Required work =
(1) Name every item the Docker security notes list under "Swarm security includes".
(2) Pick up the Docker security notes right after their last line and keep writing from there.

Source text =
Look at official docs:

Docker EE Installation
Docker EE Trial


Security Overview

Security components in docker:

  • Secrets - encrypted store for passwords and other sensitive data that can be publish to container
  • Docker Content Trust - singing images protect from man-in-the-middle attacks
  • Security Scanning - images in DTR can be scanned for security vulnerabilities
  • Swarm Mode - most of swarm components are encrypted by default

Security components in Linux which used by docker:

  • seccomp
  • Mandatory Acess Control(MAC)
  • Capabilities
  • Control Groups(cgroups)
  • Kernel namespaces

Namespaces

Linux technology that gives us ability to slice OS into couple of logical OS’es.
Docker container has got couple of own namespaces which are isolated from others and from docker host itself.

What namespaces are available:

  • Process ID(pid) - isolation of process tree - every container hasw got own processes
  • Network(net - network stack isolation - interfaces, IP’s, ports etc.
  • Mount(mnt) - root(/) filesystem isolation
  • Inter-prcess Communication(ipc) - shared memory isolation
  • User(usr)(not enabled by default) - mapping non-root user on container to root user on docker host
  • UTS(uts) - isolating of hostnames and uname calls

Control Groups

Control Group will be used to set limits for containers resource compsumption.

Capabilities

Linux capabilities gives us possibility to restrict certain calls to kernel from root user. Docker containers are running from root user which may lead to some dangerous situations.
We can remove some capabilities from root user after running our containers to make docker host more secure.
What can be capability?

  • CAP_CHOWN - posibillity to do chown
  • CAP_NET_BIND_SERVICE - binding low ports
  • CAP_SYS_BOOT - rebooting host

Mandatory Acess Control

Well known Linux MAC is SELinux which we love to setenforce 0 :) We can start containers with SELinux policy applied - by default we get one which in most cases should be fine.

seccomp

Profiles wchich can filter dangerous kernel calls from containers.

Swarm security

Swarm security includes:

  • Crypto node ID
  • TLS authentication for nodes - certificate added to node after joining cluster
  • Secure join tokens - one for managers and one for workers
  • Encrypted DB with metadata
  • Encrypted management networking
  • CA and certificate rotation
Check TLS node certificate

Subject:

  • O - Swarm ID
  • OU - Swarm node role
  • CN - Node ID
[root@docker-host1 ~]## openssl x509 -in /var/lib/docker/swarm/certificates/swarm-node.crt  -text
Certificate:
    Data:
        Version: 3 (0x2)
        Serial Number:
            15:70:f3:02:11:f6:41:41:e3:10:4c:84:74:f8:3b:a7:b2:37:27:c5
        Signature Algorithm: ecdsa-with-SHA256
        Issuer: CN = swarm-ca
        Validity
            Not Before: May 12 16:09:00 2020 GMT
            Not After : Aug 10 17:09:00 2020 GMT
        Subject: O = rmozotgo6u1elkg2r0b1r1fzh, OU = swarm-manager, CN = q6oweiw4l87n292hn4cyekc7x
        Subject Public Key Info:
            Public Key Algorithm: id-ecPublicKey
                Public-Key: (256 bit)

Record excerpts =
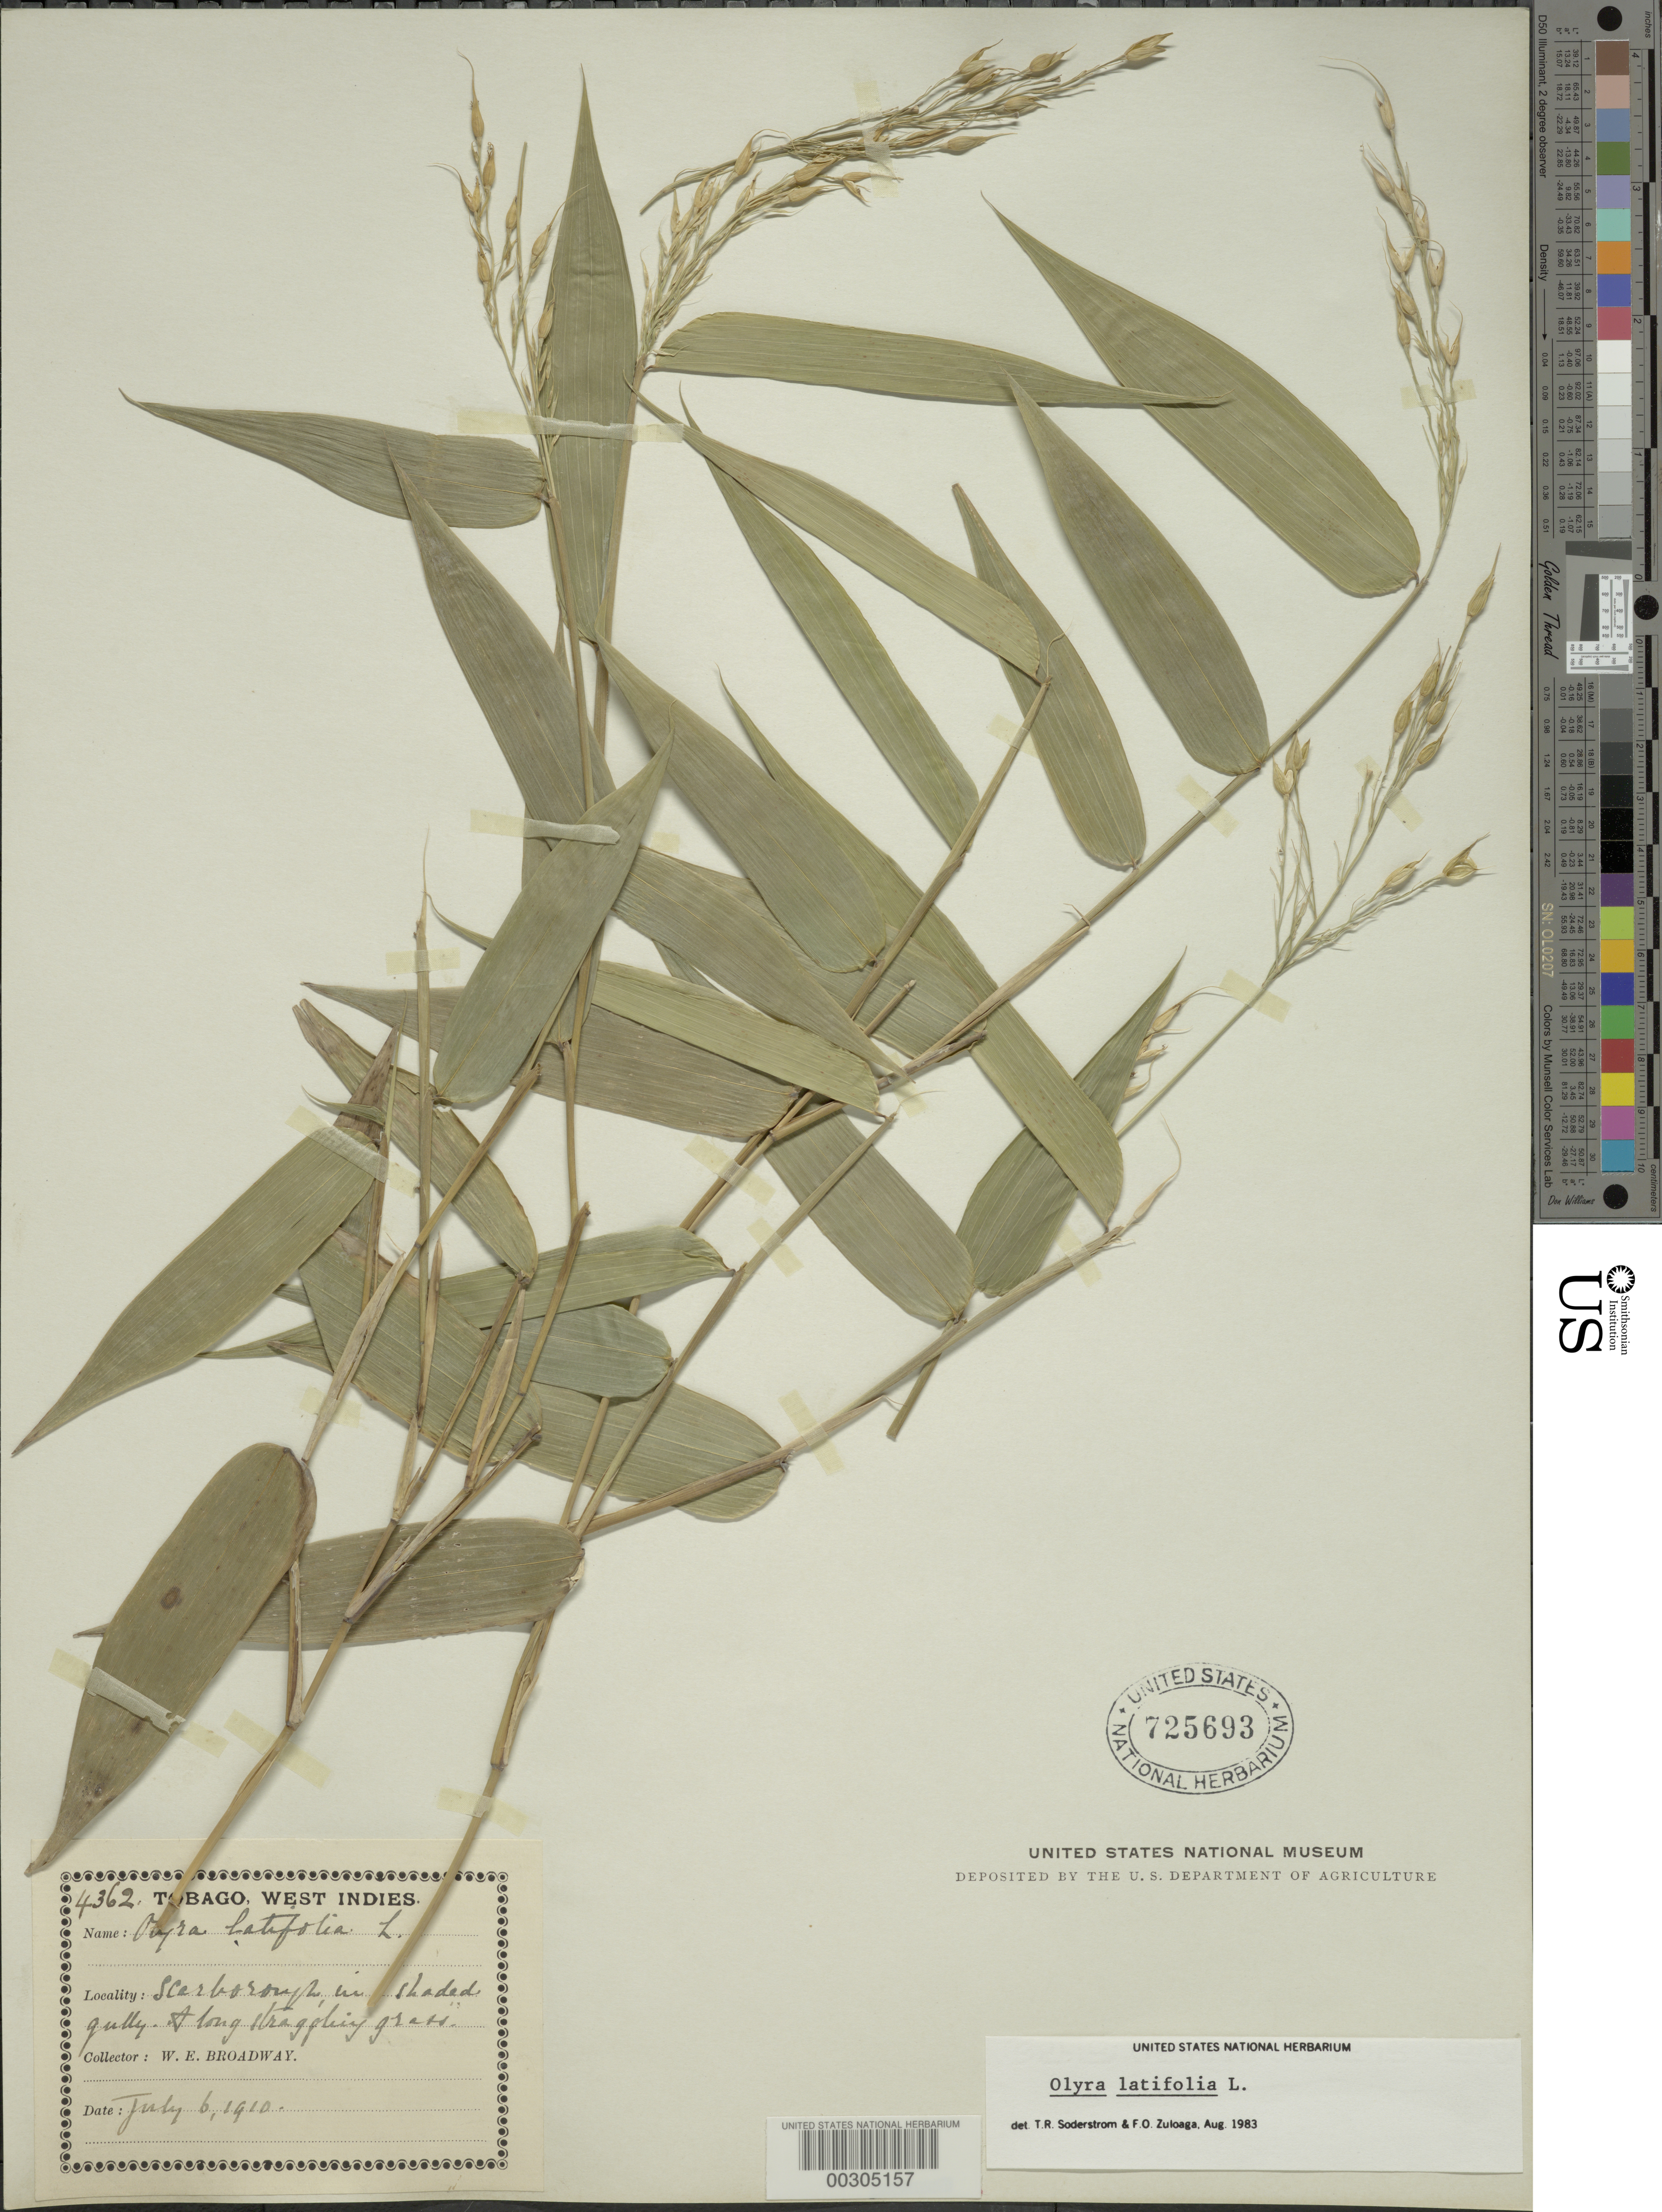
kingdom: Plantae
==
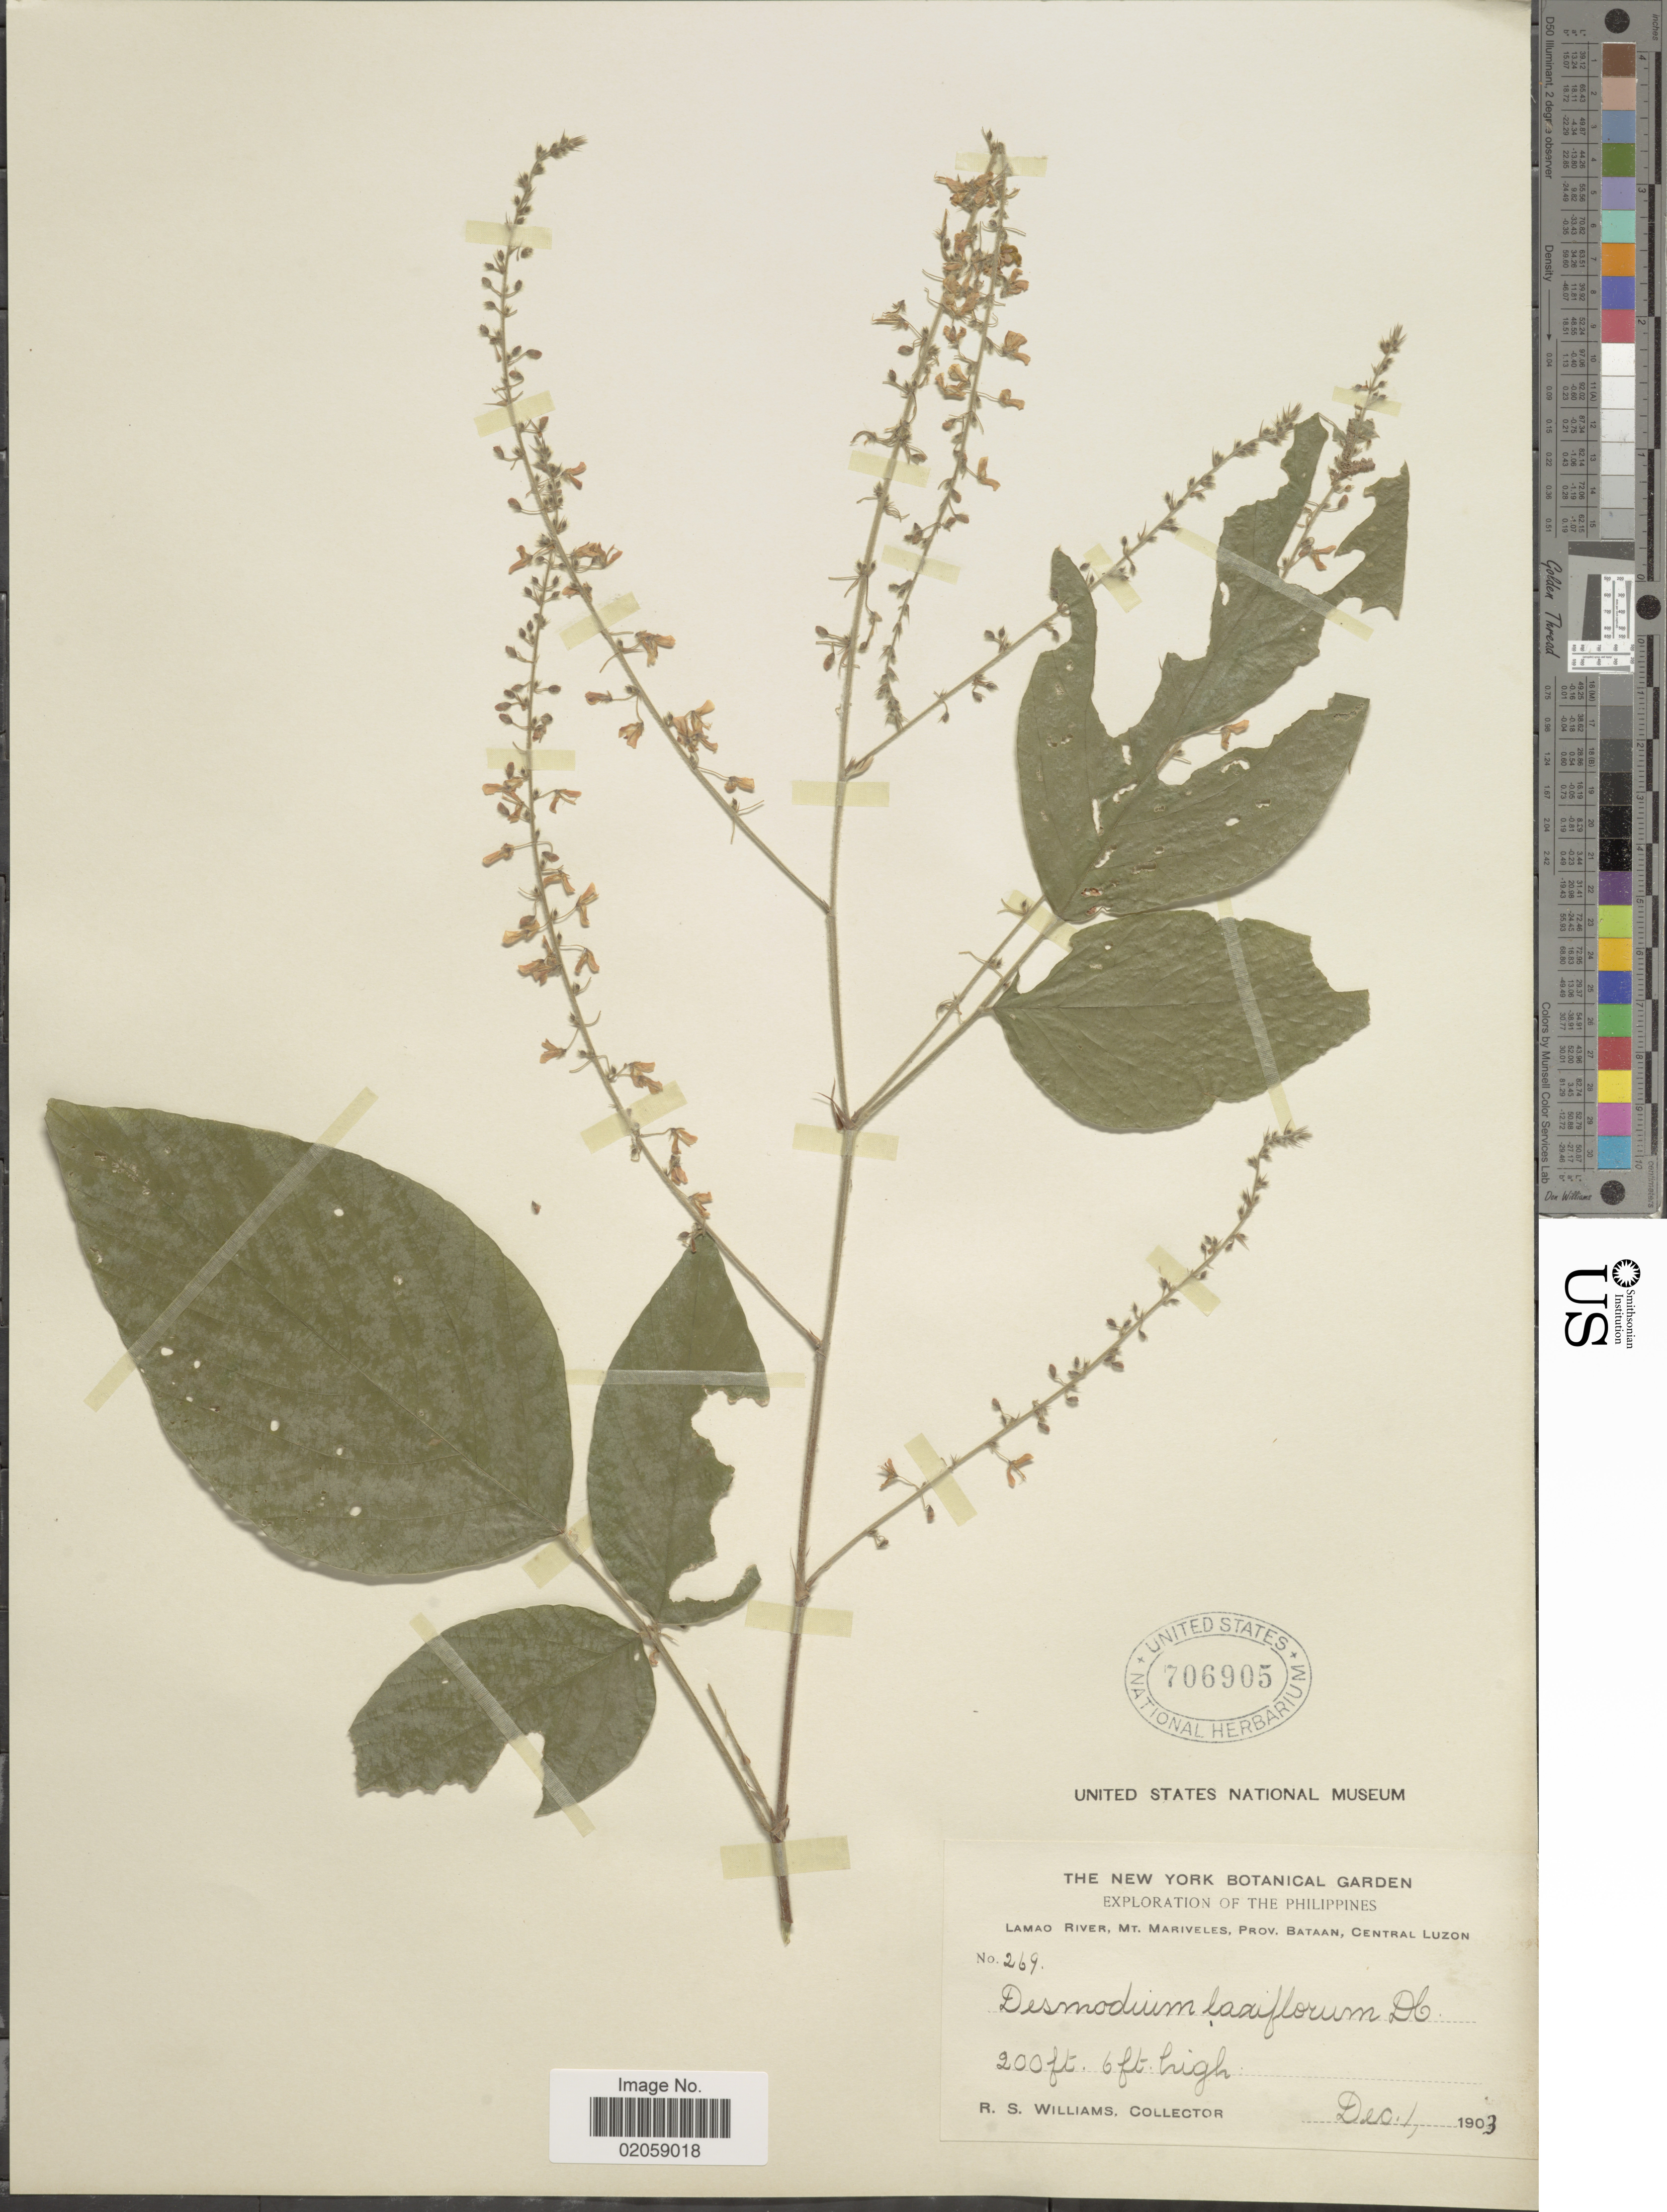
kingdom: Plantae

Set of answers =
(1)
- Crypto node ID
- TLS authentication for nodes (a certificate is added to a node after it joins the cluster)
- Secure join tokens (one for managers and one for workers)
- Encrypted DB with metadata
- Encrypted management networking
- CA and certificate rotation

(2)
                pub:
                 <>
                ASN1 OID: prime256v1
                NIST CURVE: P-256
        X509v3 extensions:
            X509v3 Key Usage: critical
                Digital Signature, Key Encipherment
            X509v3 Extended Key Usage:
                TLS Web Server Authentication, TLS Web Client Authentication
            X509v3 Basic Constraints: critical
                CA:FALSE
            X509v3 Subject Key Identifier:
                C9:5D:5B:42:2E:EA:7C:79:9A:69:B6:2D:B2:57:91:B9:72:76:C2:22
            X509v3 Authority Key Identifier:
                keyid:27:BE:CB:1C:87:0D:ED:35:7D:EB:16:4C:1E:80:60:3E:C0:DE:EB:70

            X509v3 Subject Alternative Name:
                DNS:swarm-manager, DNS:q6oweiw4l87n292hn4cyekc7x, DNS:swarm-ca
    Signature Algorithm: ecdsa-with-SHA256
         <>
Change TLS certificate rotation period
[root@docker-host1 ~]## docker swarm update --cert-expiry 720h
Swarm updated.

Secrets

Secrets allows us to store in encrypted cluster store in Swarm some important data like passwords. This data can be decrypted end mounted in containers in /run/secrets as flat text file.

Create secret

From Swarm manager node:

[root@docker-host1 ~]## echo "SuperSecretPassword" | docker secret create ImportantPassword -
lu126735e618m51qp6u8jc5fl
List secrets
[root@docker-host1 ~]## docker secret ls
ID                          NAME                DRIVER              CREATED             UPDATED
lu126735e618m51qp6u8jc5fl   ImportantPassword                       6 seconds ago       6 seconds ago
ei5zfeqp6f2aolcygkiqmcwrb   ucp-auth-key                            2 days ago          2 days ago
Create service with secret mounted
[root@docker-host1 ~]## docker service create --name web_server --replicas 2 --secret ImportantPassword httpd
xvkr9xbmjayy99l1u9tcrruxv
overall progress: 2 out of 2 tasks
1/2: running   [==================================================>]
2/2: running   [==================================================>]
verify: Service converged
[root@docker-host1 ~]## docker exec -it web_server.1.kooxu73k13sthobea9f6p8542 bash

root@0b93e926dc4a:/usr/local/apache2## ls -lah /run/secrets/
total 4.0K
drwxr-xr-x. 2 root root 31 May 14 20:20 .
drwxr-xr-x. 1 root root 21 May 14 20:20 ..
-r--r--r--. 1 root root 20 May 14 20:20 ImportantPassword

root@0b93e926dc4a:/usr/local/apache2## cat /run/secrets/ImportantPassword
SuperSecretPassword

Docker Enterprise

Docker EE includes:

  • Universal Control Plane(UCP)
  • Docker EE engine
  • Docker Trusted Registry(DTR)

UCP

UCP as mentioned earlier is web gui for docker. It is used to manage docker engine and some entreprise features - it is shipped as container for easy deployment.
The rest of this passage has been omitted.